For many Gen–X women, middle age might be exhausting. Dealing with anxiety is not easy and these uncertain times can only breed more looming thoughts. Many things can cause it; ranging from underlying health problems to financial concerns. In women, in particular, even the fluctuating hormones of menopause and perimenopause can change the chemistry in their brain and bring on anxiety and panic attacks. Top this off with simultaneous stressors like the raising of children, while at the same time trying to hold down jobs and care for elderly parents and stress rises even higher.
According to Dr Judson Brewer, psychiatrist and neuroscientist at Brown University, author of the book “Unwinding Anxiety: New Science Shows How to Break the Cycles of Worry and Fear to Heal Your Mind”, the path to less stress begins by reframing anxiety as a habit or addiction.
Like other addictive behaviours, anxiety comes with familiar unhealthy patterns, such as stress-eating, procrastinating, and scrolling social media for hours – he says-. The whole point is that tips alone won’t help those of us who struggle with anxiety. Anxiety exists inside the habits that make up our everyday lives, and habits are sticky.
Basically, those thoughts won’t go away just because we tell ourselves to breathe: as crazy as it sounds when talking about anxiety, our brain is attracted to these habits because they create some sense of reward. So, what can we do?
Anxiety actually can be categorized as a habit – says Brewer whose TED talk on breaking bad habits has been viewed more than 10 million times-. After all, you might not even realize you’re spiralling toward anxious thoughts until they’re already taking up space in your brain. And breaking a bad habit takes awareness. The key here is really starting to map out our habit patterns in other words gathering these thoughts, step by step.
Like nearly one-third of adults, Brewer has fought his own anxiety. He says the cause is generally simple: Fear + Uncertainty = Anxiety. “It can’t be willed away, and beating yourself up isn’t the answer“, he explains in his book. Instead, he suggests getting into “the growth zone” — the habit of “being present, allowing yourself to simply be human“.
His program “Unwinding Anxiety” has turned into a practical app that offers a three-step process to help you reduce your fear.

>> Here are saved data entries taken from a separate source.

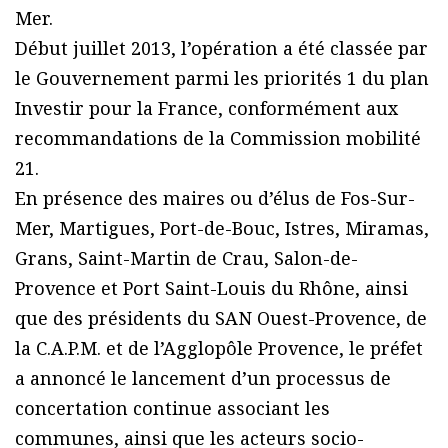
Mer.
Début juillet 2013, l’opération a été classée par
le Gouvernement parmi les priorités 1 du plan
Investir pour la France, conformément aux
recommandations de la Commission mobilité
21.
En présence des maires ou d’élus de Fos-Sur-
Mer, Martigues, Port-de-Bouc, Istres, Miramas,
Grans, Saint-Martin de Crau, Salon-de-
Provence et Port Saint-Louis du Rhône, ainsi
que des présidents du SAN Ouest-Provence, de
la C.A.P.M. et de l’Agglopôle Provence, le préfet
a annoncé le lancement d’un processus de
concertation continue associant les
communes, ainsi que les acteurs socio-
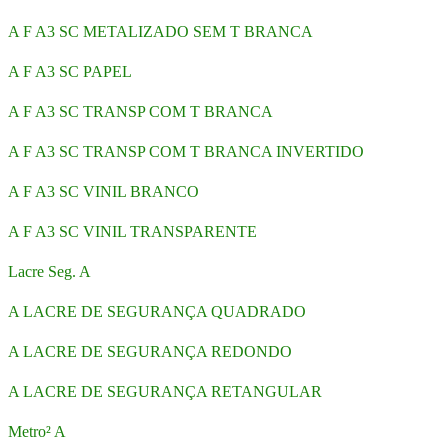
A F A3 SC METALIZADO SEM T BRANCA
A F A3 SC PAPEL
A F A3 SC TRANSP COM T BRANCA
A F A3 SC TRANSP COM T BRANCA INVERTIDO
A F A3 SC VINIL BRANCO
A F A3 SC VINIL TRANSPARENTE
Lacre Seg. A
A LACRE DE SEGURANÇA QUADRADO
A LACRE DE SEGURANÇA REDONDO
A LACRE DE SEGURANÇA RETANGULAR
Metro² A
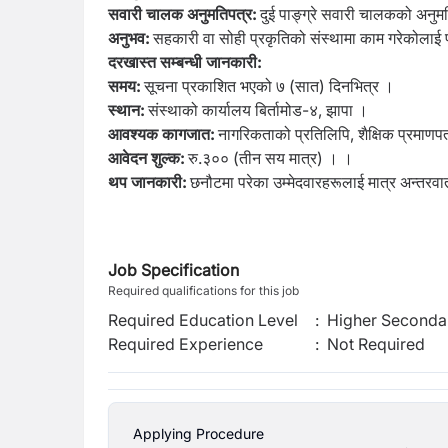
सवारी चालक अनुमतिपत्र:
दुई पाङ्ग्रे सवारी चालकको अनुम
अनुभव:
सहकारी वा सोही प्रकृतिको संस्थामा काम गरेकोलाई 
दरखास्त सम्बन्धी जानकारी:
समय:
सूचना प्रकाशित भएको ७ (सात) दिनभित्र ।
स्थान:
संस्थाको कार्यालय बिर्तामोड-४, झापा ।
आवश्यक कागजात:
नागरिकताको प्रतिलिपि, शैक्षिक प्रमाण
आवेदन शुल्क:
रु.३०० (तीन सय मात्र) । ।
थप जानकारी:
छनौटमा परेका उम्मेदवारहरूलाई मात्र अन्तरवा
Job Specification
Required qualifications for this job
Required Education Level
:
Higher Secondar
Required Experience
:
Not Required
Applying Procedure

- First, users learn about the habit loop surrounding worry. “Negative emotions like fear or anxiety can trigger somebody to worry, and that mental behaviour gets stuck in these anxiety habit loops,” Brewer says. Users of the app can map out their habit loops and identify these behaviours.
- Second, “they hack their reward value system“,” increasing their awareness of the satisfaction gained from behaviours. By doing so, people can see whether their actions are helpful or not.
- Lastly, “the app brings in mindfulness practices so that users’ old, negative behaviour is replaced with curiosity and kindness”.
According to Dr Brewer: “full-blown panic attacks are like trying to surf a huge wave that we have no business surfing. So here I say, if somebody has a panic attack, just let it rip, let it go, and try not to do anything about it right at that moment. But afterwards, we can ask ourselves what happened – he explains-. We can start to work with smaller moments of panic. What I had started training myself to do, and this was 10 years before I had my first big panic attack, was to simply note thoughts, emotions, and body sensations when they came up“.
The good thing about this approach is that moments of anxiety become an opportunity to learn about yourself, not something to be afraid of, and not a failure in your quest.